Figure 3: Engagement program covered CO2 emissions
Between March 2018 and December 2019 we engaged with 100% of our focus list across more than 120 meetings, primarily with heads of sustainability and board members: 36% of companies have shown good progress against defined targets, 36% have met some of our requests and 28% have shown limited responsiveness. Engagement objectives may involve determining the right board composition to oversee climate risks, setting (and/or showing progress against) ambitious, long-term climate targets, conducting scenario analysis, assessing how consistent direct/indirect lobbying activities are with the company’s public position on climate change and whether they are disclosing information in line with the Task Force on Climate Disclosure (TCFD) recommendations.
Voting activities allow us to reinforce the messages communicated to management during engagement, and we will vote consistently to support climate resolutions that align with shareholder interests across all of our holdings in UBS AM. In the last proxy voting season, we supported 82% of shareholder resolutions focused on climate change.

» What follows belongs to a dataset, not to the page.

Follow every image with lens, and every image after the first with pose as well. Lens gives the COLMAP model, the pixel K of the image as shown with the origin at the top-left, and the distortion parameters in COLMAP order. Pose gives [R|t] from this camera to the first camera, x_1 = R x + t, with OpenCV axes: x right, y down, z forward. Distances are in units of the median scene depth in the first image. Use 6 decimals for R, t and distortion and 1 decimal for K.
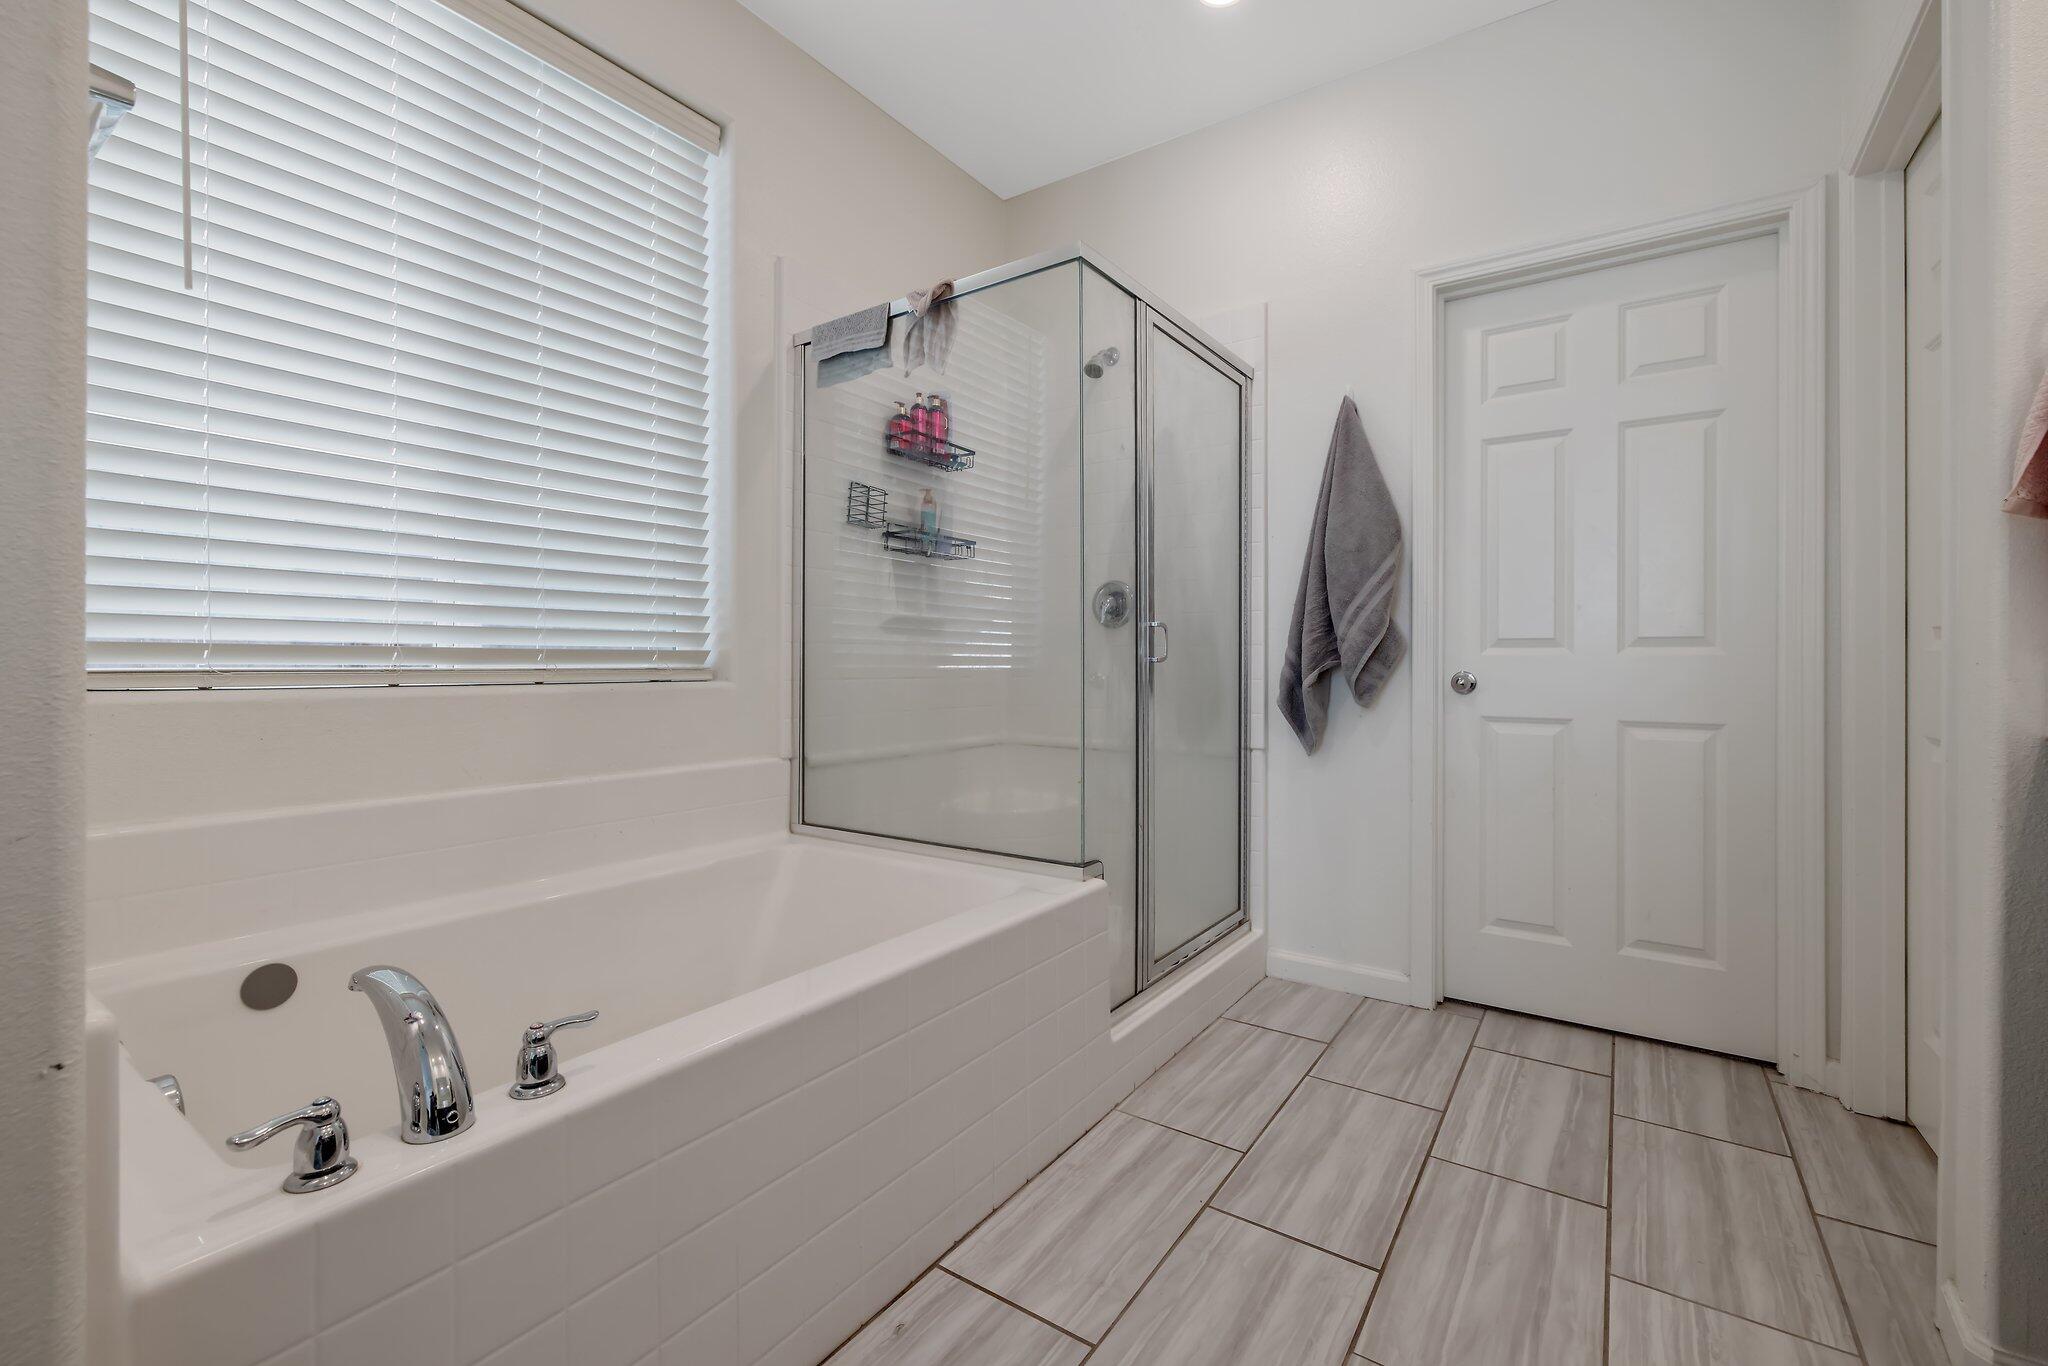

Having a vote also allows us to express dissent toward lagging companies by considering voting against the board chairman of a company if we have not seen sufficient progress on the topics raised during our climate change engagement programme.
In order to further enhance the methodology, we are monitoring new additional sources of information on physical risks, patent data, supply chain efforts and qualitative assessments of climate governance, risk and targets. We are also considering alternative scenarios to define the glide path’s probability scores.

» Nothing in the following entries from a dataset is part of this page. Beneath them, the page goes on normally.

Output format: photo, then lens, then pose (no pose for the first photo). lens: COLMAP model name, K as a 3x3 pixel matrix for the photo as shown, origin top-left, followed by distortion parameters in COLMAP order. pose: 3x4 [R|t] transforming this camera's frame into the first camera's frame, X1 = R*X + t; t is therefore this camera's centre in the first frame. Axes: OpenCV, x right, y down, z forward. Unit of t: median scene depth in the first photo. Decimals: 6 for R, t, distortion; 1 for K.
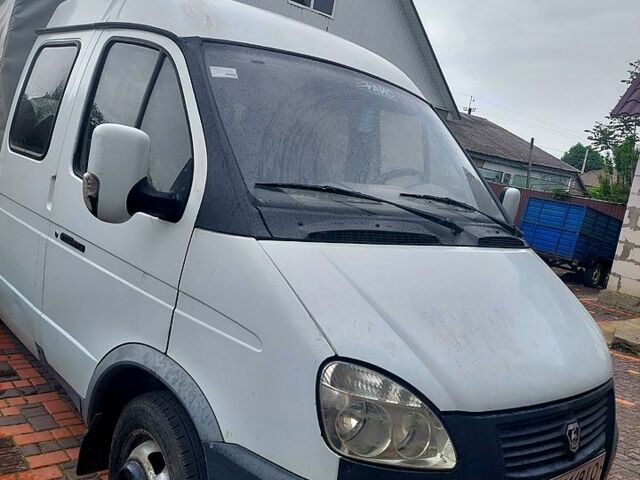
lens RADIAL K [[619.6, 0, 320.0], [0, 619.6, 240.0], [0, 0, 1]] dist [0.147505, -0.200627]
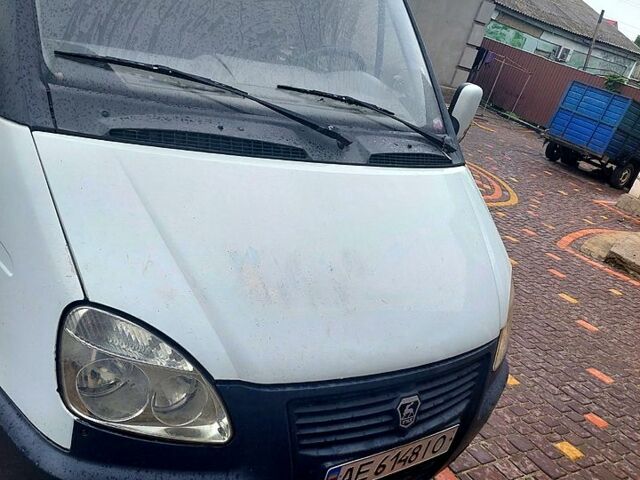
lens RADIAL K [[619.6, 0, 320.0], [0, 619.6, 240.0], [0, 0, 1]] dist [0.147505, -0.200627]
pose [[0.989459, 0.136123, -0.049400, 0.287481], [-0.121100, 0.964871, 0.233148, -0.088980], [0.079402, -0.224709, 0.971186, 0.225585]]
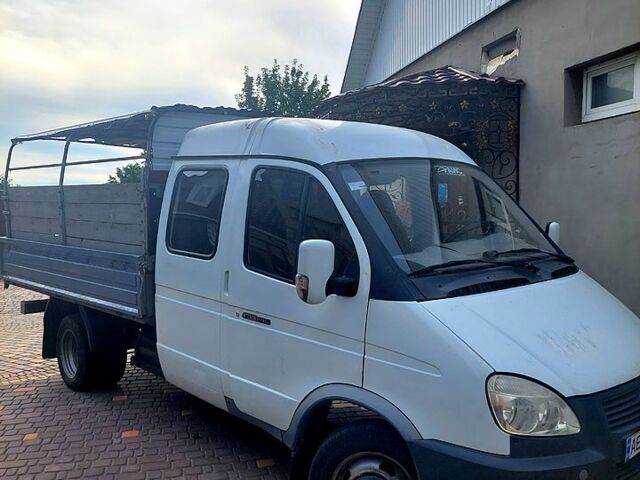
lens RADIAL K [[661.7, 0, 320.0], [0, 661.7, 240.0], [0, 0, 1]] dist [0.170812, -0.258589]
pose [[0.988546, -0.146090, 0.037866, -0.352165], [0.146927, 0.988938, -0.020367, -0.142125], [-0.034471, 0.025697, 0.999075, -0.562848]]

The engagement programme will last for three years and we are evaluating options to incorporate the results through further increases/decreases of exposure (within the established tracking error – 0.3% experienced so far, against 0.5% limit) and/or potential exclusions.
*Data sets 1-3 include: scope 1 CO2 emissions resulting from the company’s consumption of fossil fuels in its own production processes; scope 2 CO2 emissions representing the level of indirect emissions arising from the consumption of purchased power; and scope 3 emissions representing any indirect emissions associated with the company’s purchasing and sales activities not otherwise captured. Data set 4 comprises both the absolute level of coal-fired energy generated and the output of coal mining companies. Data set 5 includes fossil fuel reserves, while data set 6 includes investments in renewable energy and associated technologies. Importantly, the optimization process incorporates a Glide Path Probability score (data set 7) to account for the trajectory of CO2 reductions, and therefore the likelihood that each company is reducing emissions in line with a low carbon reduction scenario.